Sepertinya teman-teman
ingin bertemu engkap. Buktinya saya di-WA Kang Bari, bendahara yayasan, yang
mengirimkan undangan resmi. Saya
lihat undangan agak unik, karena yang
tanda tangan Ketua, Dik Wito, dan Wakil Ketuanya, Pak Djarot. Kang Bari juga memberitahu kalau Kang Min,
teman pensiunan BRI yang sekarang tinggal di REWIN Waru juga pulang. Dalam hati saya senang membayangkan akan
ketemu teman-teman lama.
Tanggal 2 pagi-pagi
Dik Wito ke rumah. Maksudnya ke rumah
keluarga saya di kampung dan bercerita lucu.
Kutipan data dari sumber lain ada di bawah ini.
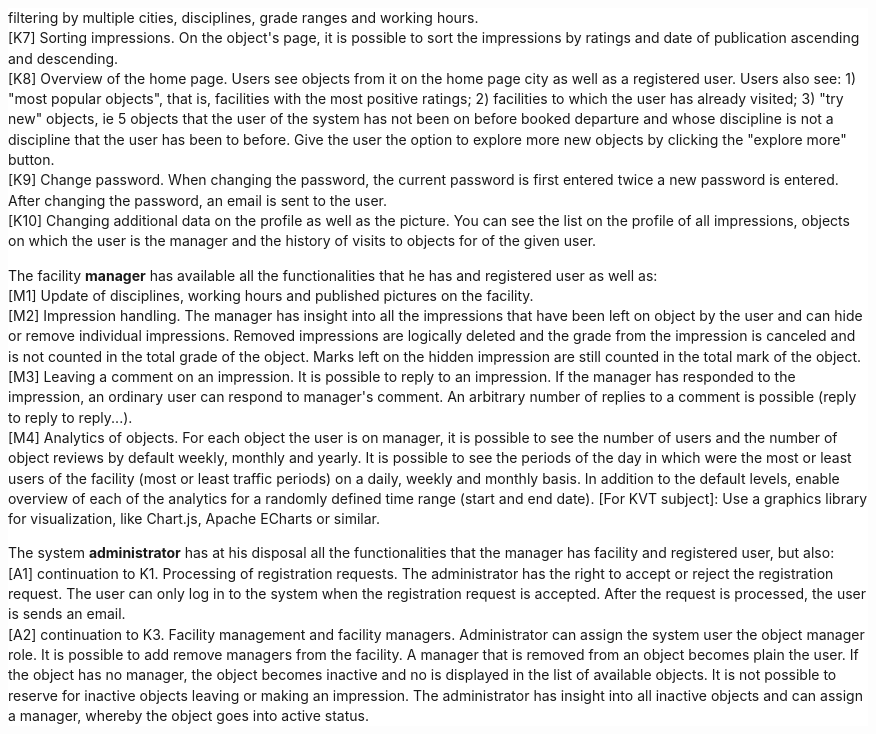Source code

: filtering by multiple cities, disciplines, grade ranges and working hours.  
[K7] Sorting impressions. On the object's page, it is possible to sort the impressions by ratings and
date of publication ascending and descending.  
[K8] Overview of the home page. Users see objects from it on the home page
city ​​as well as a registered user. Users also see: 1) "most popular objects",
that is, facilities with the most positive ratings; 2) facilities to which the user has already visited; 3)
"try new" objects, ie 5 objects that the user of the system has not been on before
booked departure and whose discipline is not a discipline that the user has been to before.
Give the user the option to explore more new objects by clicking the "explore more" button.  
[K9] Change password. When changing the password, the current password is first entered twice
a new password is entered. After changing the password, an email is sent to the user.  
[K10] Changing additional data on the profile as well as the picture. You can see the list on the profile
of all impressions, objects on which the user is the manager and the history of visits to objects for
of the given user.  

The facility **manager** has available all the functionalities that he has and registered
user as well as:  
[M1] Update of disciplines, working hours and published pictures on the facility.  
[M2] Impression handling. The manager has insight into all the impressions that have been left on
object by the user and can hide or remove individual impressions. Removed
impressions are logically deleted and the grade from the impression is canceled and is not counted in the total grade
of the object. Marks left on the hidden impression are still counted in the total mark
of the object.  
[M3] Leaving a comment on an impression. It is possible to reply to an impression.
If the manager has responded to the impression, an ordinary user can respond to
manager's comment. An arbitrary number of replies to a comment is possible (reply to
reply to reply...).  
[M4] Analytics of objects. For each object the user is on
manager, it is possible to see the number of users and the number of object reviews by default
weekly, monthly and yearly. It is possible to see the periods of the day in which
were the most or least users of the facility (most or least traffic periods)
on a daily, weekly and monthly basis. In addition to the default levels, enable
overview of each of the analytics for a randomly defined time range (start and end
date). [For KVT subject]: Use a graphics library for visualization, like
Chart.js, Apache ECharts or similar.  

The system **administrator** has at his disposal all the functionalities that the manager has
facility and registered user, but also:  
[A1] continuation to K1. Processing of registration requests. The administrator has the right to
accept or reject the registration request. The user can only log in to the system
when the registration request is accepted. After the request is processed, the user is
sends an email.  
[A2] continuation to K3. Facility management and facility managers. Administrator
can assign the system user the object manager role. It is possible to add
remove managers from the facility. A manager that is removed from an object becomes plain
the user. If the object has no manager, the object becomes inactive and no
is displayed in the list of available objects. It is not possible to reserve for inactive objects
leaving or making an impression. The administrator has insight into all inactive objects and can
assign a manager, whereby the object goes into active status.  
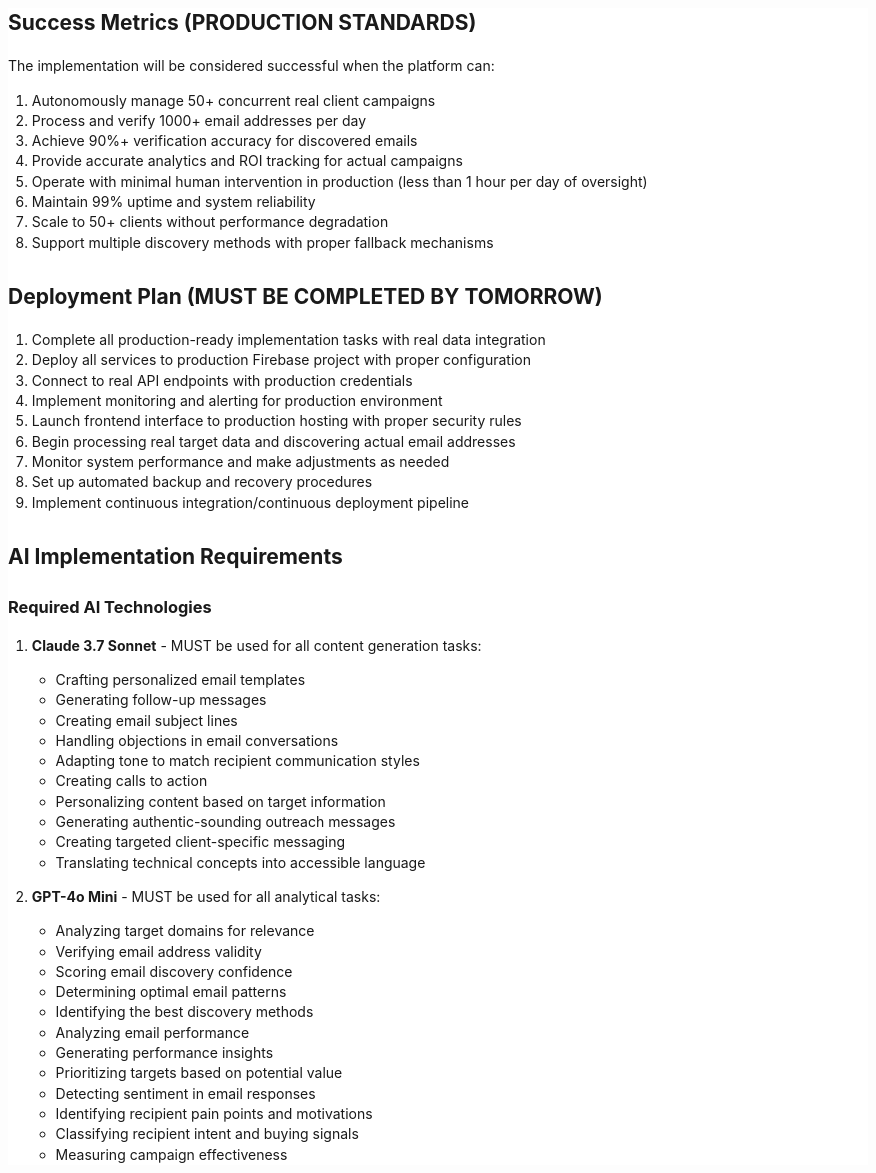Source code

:## Success Metrics (PRODUCTION STANDARDS)
The implementation will be considered successful when the platform can:

1. Autonomously manage 50+ concurrent real client campaigns
2. Process and verify 1000+ email addresses per day
3. Achieve 90%+ verification accuracy for discovered emails
4. Provide accurate analytics and ROI tracking for actual campaigns
5. Operate with minimal human intervention in production (less than 1 hour per day of oversight)
6. Maintain 99% uptime and system reliability
7. Scale to 50+ clients without performance degradation
8. Support multiple discovery methods with proper fallback mechanisms

## Deployment Plan (MUST BE COMPLETED BY TOMORROW)
1. Complete all production-ready implementation tasks with real data integration
2. Deploy all services to production Firebase project with proper configuration
3. Connect to real API endpoints with production credentials
4. Implement monitoring and alerting for production environment
5. Launch frontend interface to production hosting with proper security rules
6. Begin processing real target data and discovering actual email addresses
7. Monitor system performance and make adjustments as needed
8. Set up automated backup and recovery procedures
9. Implement continuous integration/continuous deployment pipeline

## AI Implementation Requirements

### Required AI Technologies
1. **Claude 3.7 Sonnet** - MUST be used for all content generation tasks:
   - Crafting personalized email templates
   - Generating follow-up messages
   - Creating email subject lines
   - Handling objections in email conversations
   - Adapting tone to match recipient communication styles
   - Creating calls to action
   - Personalizing content based on target information
   - Generating authentic-sounding outreach messages
   - Creating targeted client-specific messaging
   - Translating technical concepts into accessible language

2. **GPT-4o Mini** - MUST be used for all analytical tasks:
   - Analyzing target domains for relevance
   - Verifying email address validity
   - Scoring email discovery confidence
   - Determining optimal email patterns
   - Identifying the best discovery methods
   - Analyzing email performance
   - Generating performance insights
   - Prioritizing targets based on potential value
   - Detecting sentiment in email responses
   - Identifying recipient pain points and motivations
   - Classifying recipient intent and buying signals
   - Measuring campaign effectiveness
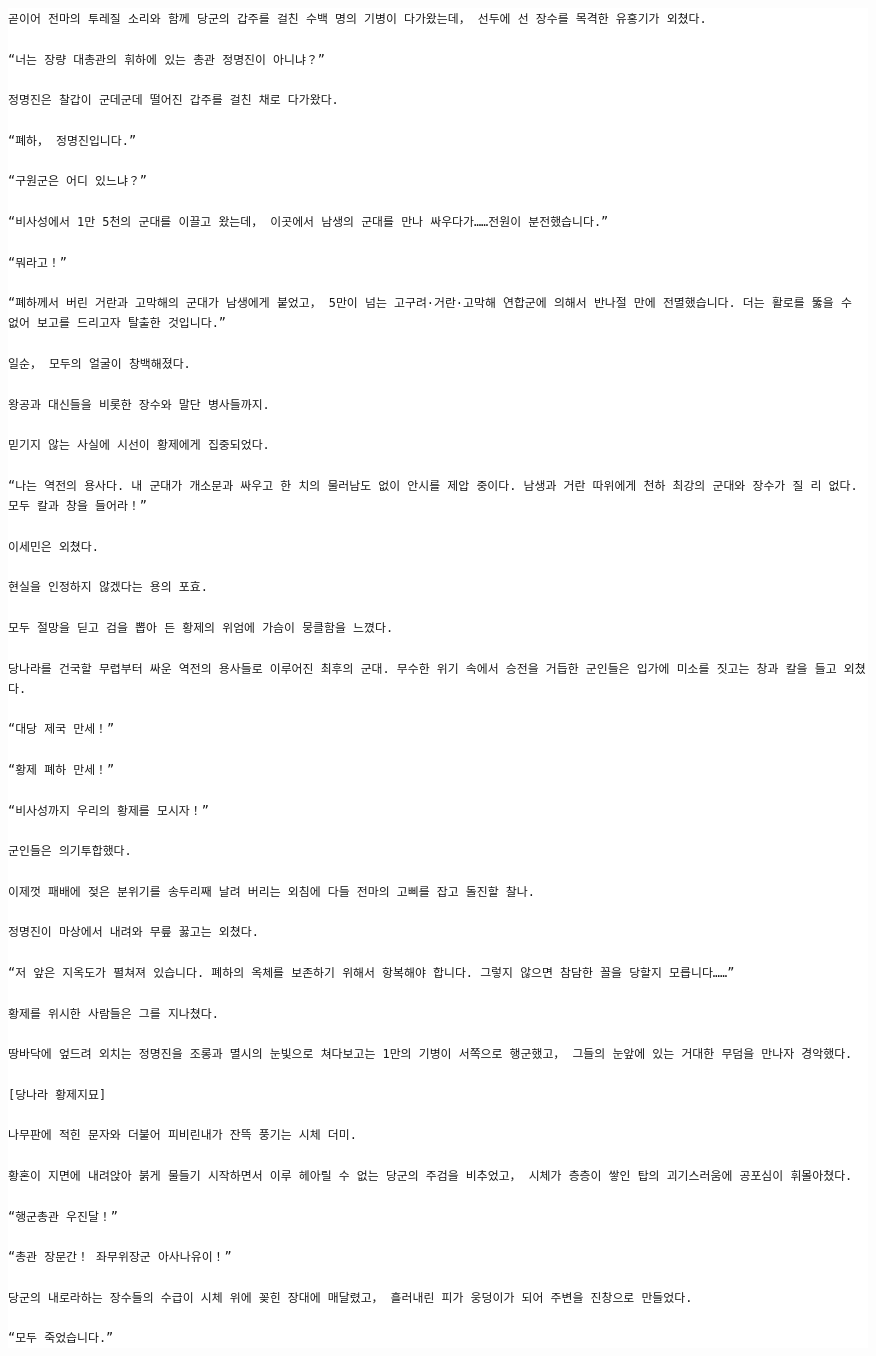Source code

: 	곧이어 전마의 투레질 소리와 함께 당군의 갑주를 걸친 수백 명의 기병이 다가왔는데， 선두에 선 장수를 목격한 유홍기가 외쳤다.

	“너는 장량 대총관의 휘하에 있는 총관 정명진이 아니냐？”

	정명진은 찰갑이 군데군데 떨어진 갑주를 걸친 채로 다가왔다.

	“폐하， 정명진입니다.”

	“구원군은 어디 있느냐？”

	“비사성에서 1만 5천의 군대를 이끌고 왔는데， 이곳에서 남생의 군대를 만나 싸우다가……전원이 분전했습니다.”

	“뭐라고！”

	“폐하께서 버린 거란과 고막해의 군대가 남생에게 붙었고， 5만이 넘는 고구려·거란·고막해 연합군에 의해서 반나절 만에 전멸했습니다. 더는 활로를 뚫을 수 없어 보고를 드리고자 탈출한 것입니다.”

	일순， 모두의 얼굴이 창백해졌다.

	왕공과 대신들을 비롯한 장수와 말단 병사들까지.

	믿기지 않는 사실에 시선이 황제에게 집중되었다.

	“나는 역전의 용사다. 내 군대가 개소문과 싸우고 한 치의 물러남도 없이 안시를 제압 중이다. 남생과 거란 따위에게 천하 최강의 군대와 장수가 질 리 없다. 모두 칼과 창을 들어라！”

	이세민은 외쳤다.

	현실을 인정하지 않겠다는 용의 포효.

	모두 절망을 딛고 검을 뽑아 든 황제의 위엄에 가슴이 뭉클함을 느꼈다.

	당나라를 건국할 무렵부터 싸운 역전의 용사들로 이루어진 최후의 군대. 무수한 위기 속에서 승전을 거듭한 군인들은 입가에 미소를 짓고는 창과 칼을 들고 외쳤다.

	“대당 제국 만세！”

	“황제 폐하 만세！”

	“비사성까지 우리의 황제를 모시자！”

	군인들은 의기투합했다.

	이제껏 패배에 젖은 분위기를 송두리째 날려 버리는 외침에 다들 전마의 고삐를 잡고 돌진할 찰나.

	정명진이 마상에서 내려와 무릎 꿇고는 외쳤다.

	“저 앞은 지옥도가 펼쳐져 있습니다. 폐하의 옥체를 보존하기 위해서 항복해야 합니다. 그렇지 않으면 참담한 꼴을 당할지 모릅니다……”

	황제를 위시한 사람들은 그를 지나쳤다.

	땅바닥에 엎드려 외치는 정명진을 조롱과 멸시의 눈빛으로 쳐다보고는 1만의 기병이 서쪽으로 행군했고， 그들의 눈앞에 있는 거대한 무덤을 만나자 경악했다.

	[당나라 황제지묘]

	나무판에 적힌 문자와 더불어 피비린내가 잔뜩 풍기는 시체 더미.

	황혼이 지면에 내려앉아 붉게 물들기 시작하면서 이루 헤아릴 수 없는 당군의 주검을 비추었고， 시체가 층층이 쌓인 탑의 괴기스러움에 공포심이 휘몰아쳤다.

	“행군총관 우진달！”

	“총관 장문간！ 좌무위장군 아사나유이！”

	당군의 내로라하는 장수들의 수급이 시체 위에 꽂힌 장대에 매달렸고， 흘러내린 피가 웅덩이가 되어 주변을 진창으로 만들었다.

	“모두 죽었습니다.”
Katanya yang mengetik undangan Kang Bari. Teman pensiunan BRI Takengon Aceh ini dengan
gagah berani sanggup mengetik undangan, biar teman-teman lain datang. Nah, setelah undangan jadi dan akan
ditandatangani ternyata terulis rapat diadakan pada tanggal 31 September
2017. Lha, rapatnya kan tanggal 2 kok
ditulis tanggal 31. Dan lagi Septemer
kan hanya sampai tanggal 30. Ketika itu
disadari, muncul kelakar “yo ngene iki wong tuwek (ya begini ini orang sudah
tuwa)”. Ketika undangan dimintakan tanda
tangan ke Pak Djarot, dengan semangat beliau segera tanda tangan dengan
semangat. Lah, setelah selesai ternyata
Pak Djarot tanda tangan dengan ball point warna merah. Ketika sadar kalau keliru, kembali muncul
kelakar “wong tuwek ki orang isi mbedakno mangsi abang op ireng (orang tuwa
tidak dapat membedakan tinta merah apa hitam)”.
Saya ikut tertawa
mendengar cerita itu. Ya, kami memang
orang-orang tua yang 37 tahun lalu dengan semangat ingin mendirikan SMA, karena
saat itu di kecamatan kami belum ada SMA, baik negeri maupun swasta. Setelah itu, saya bertanya “kok sing teken
ketua karo wakil iku piye (kok yang tanda tangan ketua dengan sekretaris)”. Ternyata Dik Edi, sekretaris, meninggal
beberapa bulan lalu. Saya kaget, karena
tidak mendapat kabar dan Dik Edi jauh lebih muda, baru saja beliau pensiun dari
Pemda Ponorogo.
Setelah Dik Wito
pulang, saya dengan isteri segera ke makam almarhum bapak dan ibu. Selesai ke makan saya segera berangkat ke
rapat dan sungguh menyenangkan karena yang hadir cukup banyak. Pak Isdi dan Bu
Isdi, anggota yayasan yang dahulu memiliki lahan yang sekarang menjadi gedung
MITAU juga hadir. Juga hadir para “tokoh
muda” dibalik berdirinya MITAU, ustad
dan ustadzah, dan beberapa wali murid.
Rapatnya santai dan
tidak ada topik yang serius. Sepertinya
hanya ingin kangen-kangenan, sekaligus memperat persaudaraa antara teman-teman
laskar tua dengan tokoh-tokoh muda pengelola MTAU. Dik Wito yang memimpin rapat juga banyak
bercerita tentang riwayat yayasan. Dik
Widodo, yang mewakili generasi muda pejuang MITAU juga menceritakan awal
berdirinya MITAU sekaligus melaporkan perkembangannya.
Ketika Dik Wito
mengucapkan penghargaan yang sangat tinggi kepada Pak Isdi dan Bu Isdi, para
anak muda pejuang MITAU tampak geleng-geleng kepala. Bagaimana tidak, Pak Isdi bukanlah orang kaya
raya. Secara ekonomi memang cukup
lumayang untuk ukuran orang desa. Tetapi
tokoh yang saat ini berumur 85 tahun itu sangat unit cara beramalnya untuk
yayasan. Kebetulan, rumah beliau mepet
dengan lahan yayasan. Nah ketika yayasan
mulai membangun gedung dan tampak lahannya kurang memadai, beliau minta agar
membeli sebagian tanahnya yang mepet itu.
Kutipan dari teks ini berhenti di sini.